- _Work request_
Copy out, unchanged, every line from the start of the records to the line that contains "od zawsze fascynował", and stop there.
***** Information given
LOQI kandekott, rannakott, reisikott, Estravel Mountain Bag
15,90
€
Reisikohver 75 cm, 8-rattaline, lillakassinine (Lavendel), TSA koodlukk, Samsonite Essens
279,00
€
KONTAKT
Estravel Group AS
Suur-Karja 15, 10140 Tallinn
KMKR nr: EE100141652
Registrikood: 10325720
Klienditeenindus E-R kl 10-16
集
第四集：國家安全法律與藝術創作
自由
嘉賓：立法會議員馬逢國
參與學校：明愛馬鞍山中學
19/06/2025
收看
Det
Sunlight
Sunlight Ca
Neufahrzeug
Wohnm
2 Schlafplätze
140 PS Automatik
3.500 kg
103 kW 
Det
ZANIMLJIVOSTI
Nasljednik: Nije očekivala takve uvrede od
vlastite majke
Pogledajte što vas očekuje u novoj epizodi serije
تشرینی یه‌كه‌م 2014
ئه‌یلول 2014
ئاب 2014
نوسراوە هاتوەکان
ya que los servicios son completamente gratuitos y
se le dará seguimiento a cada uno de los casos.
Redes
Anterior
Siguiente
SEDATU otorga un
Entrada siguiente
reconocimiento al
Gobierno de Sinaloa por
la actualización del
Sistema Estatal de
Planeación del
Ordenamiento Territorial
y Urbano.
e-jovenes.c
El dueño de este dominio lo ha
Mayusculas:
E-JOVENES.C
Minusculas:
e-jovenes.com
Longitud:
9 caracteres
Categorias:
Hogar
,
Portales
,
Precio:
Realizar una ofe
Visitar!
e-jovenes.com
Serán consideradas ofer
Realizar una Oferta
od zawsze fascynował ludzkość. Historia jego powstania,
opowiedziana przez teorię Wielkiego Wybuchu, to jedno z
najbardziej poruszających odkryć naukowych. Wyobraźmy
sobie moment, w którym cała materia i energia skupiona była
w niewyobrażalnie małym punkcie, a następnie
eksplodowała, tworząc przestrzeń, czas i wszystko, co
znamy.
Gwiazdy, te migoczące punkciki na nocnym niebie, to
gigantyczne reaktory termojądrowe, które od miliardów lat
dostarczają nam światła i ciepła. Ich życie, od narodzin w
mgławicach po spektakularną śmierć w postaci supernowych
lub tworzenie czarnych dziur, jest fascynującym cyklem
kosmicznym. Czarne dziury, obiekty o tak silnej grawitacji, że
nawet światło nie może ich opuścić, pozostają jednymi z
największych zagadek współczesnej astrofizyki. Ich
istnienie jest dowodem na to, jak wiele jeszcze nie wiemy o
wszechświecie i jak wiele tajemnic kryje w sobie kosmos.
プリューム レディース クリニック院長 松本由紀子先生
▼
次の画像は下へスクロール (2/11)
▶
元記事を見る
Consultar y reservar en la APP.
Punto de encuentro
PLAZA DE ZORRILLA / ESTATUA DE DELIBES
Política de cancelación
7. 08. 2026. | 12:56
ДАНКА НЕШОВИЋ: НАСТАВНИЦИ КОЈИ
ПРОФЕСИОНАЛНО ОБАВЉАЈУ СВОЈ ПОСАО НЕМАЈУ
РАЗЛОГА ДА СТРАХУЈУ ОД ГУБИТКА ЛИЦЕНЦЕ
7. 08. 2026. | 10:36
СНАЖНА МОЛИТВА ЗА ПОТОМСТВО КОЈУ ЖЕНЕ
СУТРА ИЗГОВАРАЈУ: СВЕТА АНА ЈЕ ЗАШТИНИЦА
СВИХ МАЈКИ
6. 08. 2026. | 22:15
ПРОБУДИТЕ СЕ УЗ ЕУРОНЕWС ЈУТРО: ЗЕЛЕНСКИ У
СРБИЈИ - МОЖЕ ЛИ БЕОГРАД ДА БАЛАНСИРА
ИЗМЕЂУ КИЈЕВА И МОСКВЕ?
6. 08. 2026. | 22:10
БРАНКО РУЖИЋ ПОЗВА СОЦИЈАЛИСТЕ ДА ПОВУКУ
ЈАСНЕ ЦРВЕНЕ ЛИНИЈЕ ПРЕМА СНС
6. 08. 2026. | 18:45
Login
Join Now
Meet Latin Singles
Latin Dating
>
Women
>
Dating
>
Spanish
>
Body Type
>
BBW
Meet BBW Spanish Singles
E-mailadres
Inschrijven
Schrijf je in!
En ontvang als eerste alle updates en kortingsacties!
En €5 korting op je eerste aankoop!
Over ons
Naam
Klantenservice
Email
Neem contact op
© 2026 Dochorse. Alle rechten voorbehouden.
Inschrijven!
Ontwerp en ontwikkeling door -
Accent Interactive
**********
- _Completed task_
LOQI kandekott, rannakott, reisikott, Estravel Mountain Bag
15,90
€
Reisikohver 75 cm, 8-rattaline, lillakassinine (Lavendel), TSA koodlukk, Samsonite Essens
279,00
€
KONTAKT
Estravel Group AS
Suur-Karja 15, 10140 Tallinn
KMKR nr: EE100141652
Registrikood: 10325720
Klienditeenindus E-R kl 10-16
集
第四集：國家安全法律與藝術創作
自由
嘉賓：立法會議員馬逢國
參與學校：明愛馬鞍山中學
19/06/2025
收看
Det
Sunlight
Sunlight Ca
Neufahrzeug
Wohnm
2 Schlafplätze
140 PS Automatik
3.500 kg
103 kW 
Det
ZANIMLJIVOSTI
Nasljednik: Nije očekivala takve uvrede od
vlastite majke
Pogledajte što vas očekuje u novoj epizodi serije
تشرینی یه‌كه‌م 2014
ئه‌یلول 2014
ئاب 2014
نوسراوە هاتوەکان
ya que los servicios son completamente gratuitos y
se le dará seguimiento a cada uno de los casos.
Redes
Anterior
Siguiente
SEDATU otorga un
Entrada siguiente
reconocimiento al
Gobierno de Sinaloa por
la actualización del
Sistema Estatal de
Planeación del
Ordenamiento Territorial
y Urbano.
e-jovenes.c
El dueño de este dominio lo ha
Mayusculas:
E-JOVENES.C
Minusculas:
e-jovenes.com
Longitud:
9 caracteres
Categorias:
Hogar
,
Portales
,
Precio:
Realizar una ofe
Visitar!
e-jovenes.com
Serán consideradas ofer
Realizar una Oferta
od zawsze fascynował ludzkość. Historia jego powstania,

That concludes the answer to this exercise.